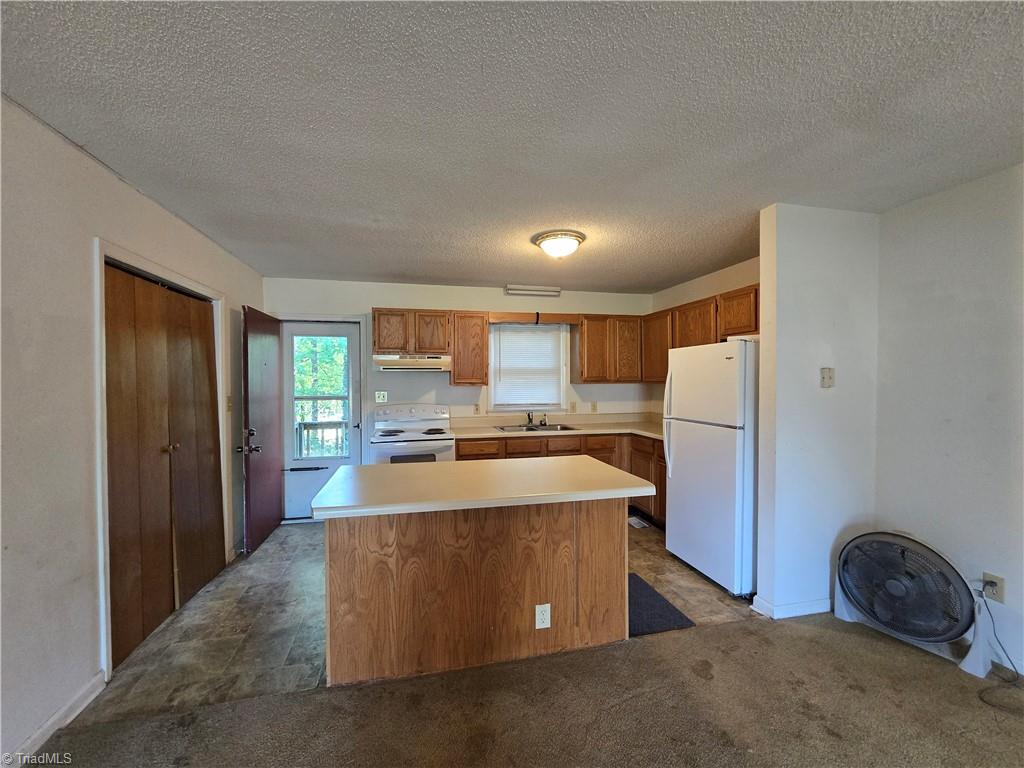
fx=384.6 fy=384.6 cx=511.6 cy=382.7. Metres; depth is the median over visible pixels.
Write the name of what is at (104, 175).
left wall
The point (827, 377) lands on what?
light switch
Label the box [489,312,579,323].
wooden valance
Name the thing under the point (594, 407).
wall outlet
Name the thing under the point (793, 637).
carpet floor
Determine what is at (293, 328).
storm door
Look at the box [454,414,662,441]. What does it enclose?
countertop
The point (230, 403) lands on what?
light switch
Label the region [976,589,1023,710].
power cord
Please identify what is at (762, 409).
partition wall
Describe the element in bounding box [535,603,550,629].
island outlet
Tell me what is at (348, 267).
ceiling
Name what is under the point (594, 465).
island countertop
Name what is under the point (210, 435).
bifold closet door
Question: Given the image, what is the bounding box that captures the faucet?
[525,410,534,425]
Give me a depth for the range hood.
3.70 m
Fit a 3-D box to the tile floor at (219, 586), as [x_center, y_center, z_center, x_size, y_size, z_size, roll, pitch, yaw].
[-0.135,1.429,3.151,4.326,0.080,2.557,0,1,-13]
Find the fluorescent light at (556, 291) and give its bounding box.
[505,284,560,296]
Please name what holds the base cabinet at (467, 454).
on the tile floor at (219, 586)
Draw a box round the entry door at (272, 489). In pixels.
[241,304,284,553]
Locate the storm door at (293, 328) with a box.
[278,320,360,522]
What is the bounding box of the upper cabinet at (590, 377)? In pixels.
[573,313,642,382]
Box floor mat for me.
[626,571,694,637]
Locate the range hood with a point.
(391, 366)
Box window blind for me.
[492,324,563,408]
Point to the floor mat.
(664, 620)
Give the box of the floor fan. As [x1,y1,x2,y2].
[832,528,998,677]
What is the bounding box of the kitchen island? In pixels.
[326,499,626,687]
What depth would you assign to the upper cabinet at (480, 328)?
3.96 m
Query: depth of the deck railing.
5.14 m
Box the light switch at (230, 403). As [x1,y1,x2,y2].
[226,395,232,411]
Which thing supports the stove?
on the tile floor at (219, 586)
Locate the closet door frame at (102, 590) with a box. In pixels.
[93,239,228,681]
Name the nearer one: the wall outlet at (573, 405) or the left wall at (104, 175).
the left wall at (104, 175)
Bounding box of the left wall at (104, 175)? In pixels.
[0,94,264,767]
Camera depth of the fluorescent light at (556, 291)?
4.17 m
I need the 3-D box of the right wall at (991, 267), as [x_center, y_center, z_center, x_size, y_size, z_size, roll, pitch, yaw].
[2.792,0.209,0.418,0.126,2.458,4.256,0,1,-13]
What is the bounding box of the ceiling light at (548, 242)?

— What you are asked to do —
If a record holds a picture, leave the picture out and transcribe everything else exactly.

— Response for this exercise —
fx=384.6 fy=384.6 cx=511.6 cy=382.7. Metres; depth is the median over visible pixels.
Write the name of what is at (104, 175).
left wall
The point (827, 377) lands on what?
light switch
Label the box [489,312,579,323].
wooden valance
Name the thing under the point (594, 407).
wall outlet
Name the thing under the point (793, 637).
carpet floor
Determine what is at (293, 328).
storm door
Look at the box [454,414,662,441]. What does it enclose?
countertop
The point (230, 403) lands on what?
light switch
Label the region [976,589,1023,710].
power cord
Please identify what is at (762, 409).
partition wall
Describe the element in bounding box [535,603,550,629].
island outlet
Tell me what is at (348, 267).
ceiling
Name what is under the point (594, 465).
island countertop
Name what is under the point (210, 435).
bifold closet door
Question: Given the image, what is the bounding box that captures the faucet?
[525,410,534,425]
Give me a depth for the range hood.
3.70 m
Fit a 3-D box to the tile floor at (219, 586), as [x_center, y_center, z_center, x_size, y_size, z_size, roll, pitch, yaw].
[-0.135,1.429,3.151,4.326,0.080,2.557,0,1,-13]
Find the fluorescent light at (556, 291) and give its bounding box.
[505,284,560,296]
Please name what holds the base cabinet at (467, 454).
on the tile floor at (219, 586)
Draw a box round the entry door at (272, 489). In pixels.
[241,304,284,553]
Locate the storm door at (293, 328) with a box.
[278,320,360,522]
What is the bounding box of the upper cabinet at (590, 377)? In pixels.
[573,313,642,382]
Box floor mat for me.
[626,571,694,637]
Locate the range hood with a point.
(391, 366)
Box window blind for me.
[492,324,563,408]
Point to the floor mat.
(664, 620)
Give the box of the floor fan. As [x1,y1,x2,y2].
[832,528,998,677]
What is the bounding box of the kitchen island? In pixels.
[326,499,626,687]
What depth would you assign to the upper cabinet at (480, 328)?
3.96 m
Query: depth of the deck railing.
5.14 m
Box the light switch at (230, 403). As [x1,y1,x2,y2].
[226,395,232,411]
Which thing supports the stove?
on the tile floor at (219, 586)
Locate the closet door frame at (102, 590) with a box. In pixels.
[93,239,228,681]
Name the nearer one: the wall outlet at (573, 405) or the left wall at (104, 175).
the left wall at (104, 175)
Bounding box of the left wall at (104, 175)? In pixels.
[0,94,264,767]
Camera depth of the fluorescent light at (556, 291)?
4.17 m
I need the 3-D box of the right wall at (991, 267), as [x_center, y_center, z_center, x_size, y_size, z_size, roll, pitch, yaw].
[2.792,0.209,0.418,0.126,2.458,4.256,0,1,-13]
What is the bounding box of the ceiling light at (548, 242)?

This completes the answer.